Share the following six ways to cultivate a culture of innovation with your leaders and managers to help them see better.
How to Create a Culture of Innovation
- Model it. Your leaders need to act on opportunities quickly and decisively. If their decisions reflect where the business is going, not where it is today, their mindset can permeate the whole organization. If they demonstrate a forward-thinking mindset, you’ll soon start to see creativity amongst all your leaders and team members.
- Encourage positive failure. Failure is a critical part of success. Your leaders need to know their creative problem-solving attempts are appreciated even when the end result isn’t quite what they hoped.
- Embrace option-thinking. Your leaders and managers need to become comfortable with change and risk. Great ideas are born from uncertainty. Take another look at Odón. His own wife told him he was crazy at first! But innovators like Odón look for options, no matter how off-the-wall they may appear. If you can encourage that environment with your leaders, innovation can follow.
- Insist on solution-thinking. No one benefits from constant complaining that doesn’t seek a solution. Train your leaders to brainstorm multiple solutions for every problem they identify.
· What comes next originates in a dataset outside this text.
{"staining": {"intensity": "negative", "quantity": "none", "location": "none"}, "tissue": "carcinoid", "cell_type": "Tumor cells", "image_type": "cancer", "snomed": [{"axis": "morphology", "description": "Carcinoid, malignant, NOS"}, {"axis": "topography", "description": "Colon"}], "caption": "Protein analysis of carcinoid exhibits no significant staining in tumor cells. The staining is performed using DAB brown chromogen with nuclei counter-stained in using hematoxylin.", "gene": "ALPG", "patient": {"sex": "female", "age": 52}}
This approach not only minimizes the issues that come up, but also gives leaders ownership of challenges.
- Harness the power of fresh perspective. One of the best ways to remain innovative and flexible is to make the most of new leaders’ perspectives. Keep fresh eyes around and listen closely to their observations. Your team may be surprised by how much they bring to the table.
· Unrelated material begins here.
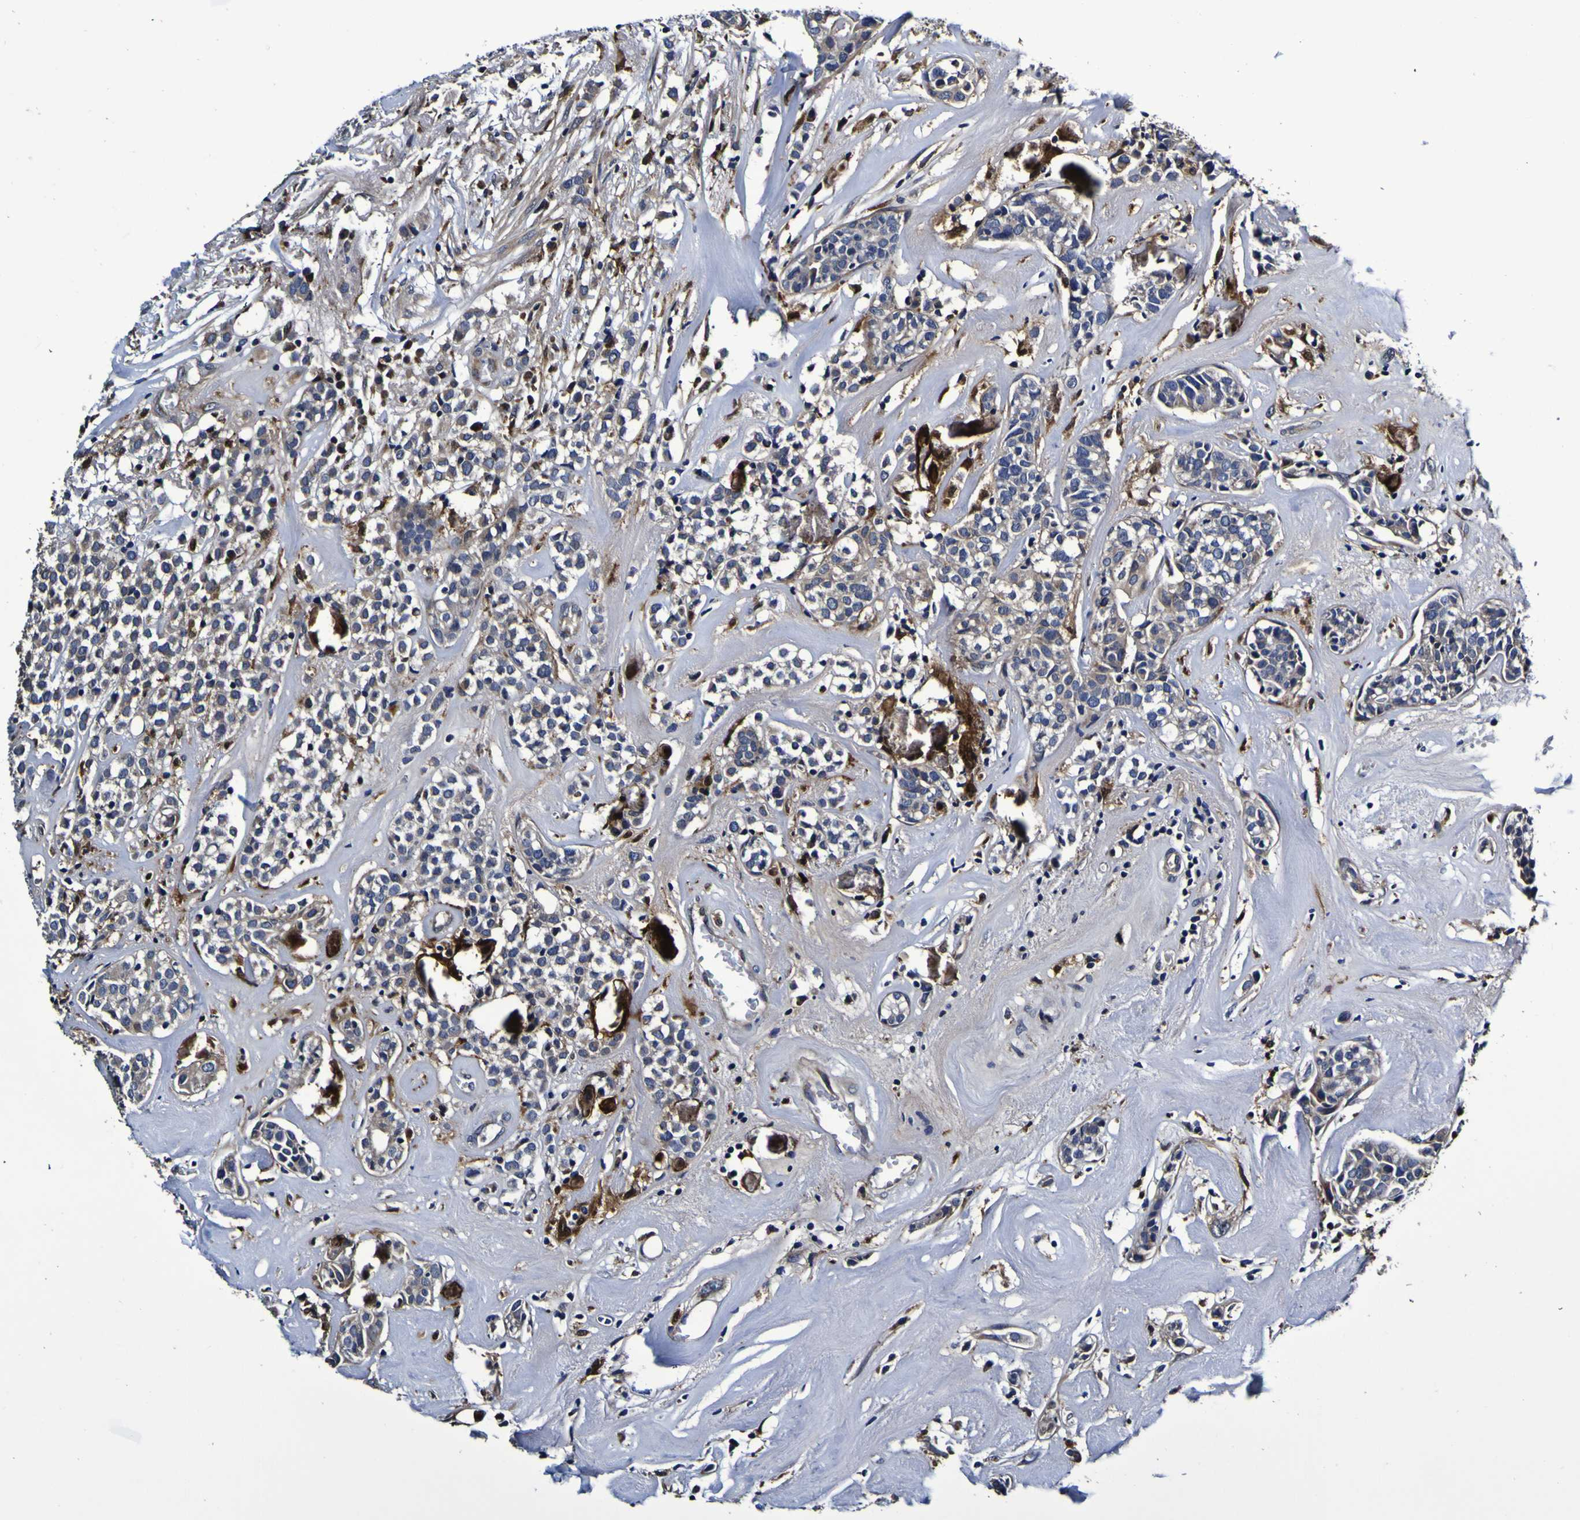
{"staining": {"intensity": "negative", "quantity": "none", "location": "none"}, "tissue": "head and neck cancer", "cell_type": "Tumor cells", "image_type": "cancer", "snomed": [{"axis": "morphology", "description": "Adenocarcinoma, NOS"}, {"axis": "topography", "description": "Salivary gland"}, {"axis": "topography", "description": "Head-Neck"}], "caption": "Tumor cells are negative for brown protein staining in head and neck cancer (adenocarcinoma).", "gene": "GPX1", "patient": {"sex": "female", "age": 65}}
- Celebrate good ideas. When dealing with leaders and managers in your organization, let them know their ideas are important. If they feel their voice is taken seriously, they’ll feel free to express the next great idea instead of keeping to themselves or taking it somewhere else. Celebrate good ideas, acknowledge the people who bring them forward, and your company will discover a never-ending supply of leading-edge suggestions.
One of the best military leaders in the history of the US, General George Patton, shared this battle-tested wisdom: “Never tell people how to do things. Tell them what to do and they will surprise you with their ingenuity.” When the leaders in your company apply Patton’s approach with the six ways listed above, they will soon be implementing the fresh ideas born of your innovation culture.